— Мне кажется, ты слегка навязчив.
— Спасибо, — механически ответил я, ожидавший кое-чего похуже.
— Так может скажешь, какого дьявола ты на самом деле тут делаешь?
Пламя, сверкая, отражалось в ее глазах. Я допил свой бульон и опустил глаза.
— На самом деле…я не знаю, — ответил я. — Полагаю, что я… знаю, что я… — вне всяких сомнений, мой жалкий вид мне помог, так как Марина подошла ко мне и взяла меня за руку.
— Посмотри на меня, — приказала она.
Я посмотрел. Она глядела на меня со смесью сострадания и симпатии.
— Я на тебя не сержусь, слышишь? — сказала она. — Я просто удивилась, увидев тебя здесь, так внезапно. Каждый понедельник мы с Германом ездим к врачу, в больницу Сан-Пабло. Потому нас и не было, когда ты пришел. И это не лучший день для приема гостей.
Мне стало стыдно.
— Этого больше не повторится, — пообещал я.
Я хотел рассказать Марине про странное видение, представившееся моему взору, но она вдруг тонко улыбнулась и нагнулась, чтобы поцеловать меня в щеку. Когда меня коснулись ее губы, вся моя одежда мигом высохла, а слова прилипли к языку. Марина услышала мое тихое бормотание.
— Что…? — спросила она.
Я молча посмотрел на нее и покачал головой.
— Ничего.
Она недоверчиво подняла бровь, но не стала упорствовать.
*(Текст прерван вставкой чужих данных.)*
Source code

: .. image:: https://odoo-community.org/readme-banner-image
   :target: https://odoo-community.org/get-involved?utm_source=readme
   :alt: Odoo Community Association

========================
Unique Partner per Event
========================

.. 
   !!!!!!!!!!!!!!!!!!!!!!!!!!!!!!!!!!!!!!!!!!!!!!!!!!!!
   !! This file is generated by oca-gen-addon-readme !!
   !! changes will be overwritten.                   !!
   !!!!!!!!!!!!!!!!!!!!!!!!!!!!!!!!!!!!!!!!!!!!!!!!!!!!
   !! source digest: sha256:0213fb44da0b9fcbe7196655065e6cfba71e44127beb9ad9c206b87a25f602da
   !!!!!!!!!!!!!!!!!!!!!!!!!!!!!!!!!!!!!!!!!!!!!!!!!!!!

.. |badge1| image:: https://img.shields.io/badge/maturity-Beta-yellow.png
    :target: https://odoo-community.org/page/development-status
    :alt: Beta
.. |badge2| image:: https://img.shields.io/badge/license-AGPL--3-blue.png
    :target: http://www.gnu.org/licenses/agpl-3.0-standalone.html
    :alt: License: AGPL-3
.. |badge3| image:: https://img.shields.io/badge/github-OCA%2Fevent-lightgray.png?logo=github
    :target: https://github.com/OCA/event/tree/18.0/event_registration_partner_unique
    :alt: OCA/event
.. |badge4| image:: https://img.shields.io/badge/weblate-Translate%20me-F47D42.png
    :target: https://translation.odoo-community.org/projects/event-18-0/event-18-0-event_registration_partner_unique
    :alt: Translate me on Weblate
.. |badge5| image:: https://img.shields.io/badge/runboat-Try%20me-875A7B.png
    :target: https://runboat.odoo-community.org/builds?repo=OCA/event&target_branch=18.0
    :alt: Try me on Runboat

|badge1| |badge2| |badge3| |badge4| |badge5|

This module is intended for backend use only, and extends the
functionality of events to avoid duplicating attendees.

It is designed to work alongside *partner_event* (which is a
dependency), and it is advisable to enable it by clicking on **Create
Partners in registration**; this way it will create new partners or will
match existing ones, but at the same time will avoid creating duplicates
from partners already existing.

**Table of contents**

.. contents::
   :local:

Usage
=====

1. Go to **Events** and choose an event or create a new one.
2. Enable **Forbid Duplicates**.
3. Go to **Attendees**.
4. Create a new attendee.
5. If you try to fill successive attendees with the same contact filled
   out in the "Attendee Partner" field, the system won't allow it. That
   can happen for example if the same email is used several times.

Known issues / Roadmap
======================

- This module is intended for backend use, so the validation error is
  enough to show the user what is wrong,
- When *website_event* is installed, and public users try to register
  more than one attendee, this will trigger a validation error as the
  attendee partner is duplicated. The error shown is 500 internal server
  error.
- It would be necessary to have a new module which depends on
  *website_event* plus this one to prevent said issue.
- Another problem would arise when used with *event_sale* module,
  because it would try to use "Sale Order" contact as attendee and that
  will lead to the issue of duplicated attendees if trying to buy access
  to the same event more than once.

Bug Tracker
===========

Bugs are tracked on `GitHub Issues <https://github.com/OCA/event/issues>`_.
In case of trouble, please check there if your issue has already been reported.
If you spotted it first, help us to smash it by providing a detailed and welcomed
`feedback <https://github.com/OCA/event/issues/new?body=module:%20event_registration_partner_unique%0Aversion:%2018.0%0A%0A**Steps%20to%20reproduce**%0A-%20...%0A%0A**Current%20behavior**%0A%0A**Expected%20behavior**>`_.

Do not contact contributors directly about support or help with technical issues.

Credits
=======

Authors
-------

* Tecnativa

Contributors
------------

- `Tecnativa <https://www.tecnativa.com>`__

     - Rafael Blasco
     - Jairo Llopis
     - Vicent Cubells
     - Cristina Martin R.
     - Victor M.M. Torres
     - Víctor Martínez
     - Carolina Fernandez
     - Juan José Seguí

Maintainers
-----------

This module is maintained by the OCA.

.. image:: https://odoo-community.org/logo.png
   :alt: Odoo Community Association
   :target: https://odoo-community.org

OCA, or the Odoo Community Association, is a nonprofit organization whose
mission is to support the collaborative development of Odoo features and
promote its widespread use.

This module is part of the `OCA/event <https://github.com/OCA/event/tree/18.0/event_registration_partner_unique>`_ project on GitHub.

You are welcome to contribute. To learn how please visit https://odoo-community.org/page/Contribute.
— Хочешь еще бульона? — спросила она, поднимаясь.
— Да, спасибо.
Марина взяла у меня чашку и пошла на кухню, чтобы ее наполнить. Я остался сидеть возле огня, восхищаясь портретами женщины на стенах. Когда вернулась Марина, она сразу увидела, куда я смотрю.
— А дама на всех этих картинах…
— Это моя мать, — сказала Марина.
Я почувствовал, что затронул деликатную тему.
— Никогда не видел таких картин. Они как… фотографии души.
Марина молча кивнула.
— Должно быть, ее рисовал знаменитый художник, — настаивал я. — Никогда не видел ничего подобного.
Марина ответила не сразу.
— Ты не поверишь. Этот художник ничего не рисовал уже почти шестнадцать лет. Эта серия картин — его единственное произведение.
— Видимо, он очень хорошо знал твою мать, раз рисовал ее так, — развивал я тему.
Марина пристально посмотрела на меня.
Таким же взглядом на меня смотрела женщина с портретов.
— Лучше чем кто бы то ни было, — ответила она. — Он был ее мужем.
Тем вечером, сидя перед камином, Марина поведала мне историю Германа и его виллы в квартале Саррья. Герман Блау родился в состоятельной, процветающей семье каталонских буржуа. Ни один светский скандал не обходился без участия династии Блау — ни в театре «Лицео», ни в промышленной колонии на берегах реки Сегре. Поговаривали, что Герман вовсе и не сын великого патриарха Блау, а плод тайной любовной связи своей матери Дианы со свободным художником Квимом Сальватом. Сальват, в свою очередь, был профессиональным портретистом, острословом и развратником. Он компрометировал представителей знатных фамилий, одновременно рисуя их же портреты за астрономические гонорары. Было это правдой или нет, точно можно было сказать одно: Герман не был похож ни на одного из членов своей семьи, ни внешне, ни по характеру. Кроме живописи и рисунка его ничего не интересовало, а это казалось всем крайне подозрительным. Особенно его достопочтенному отцу.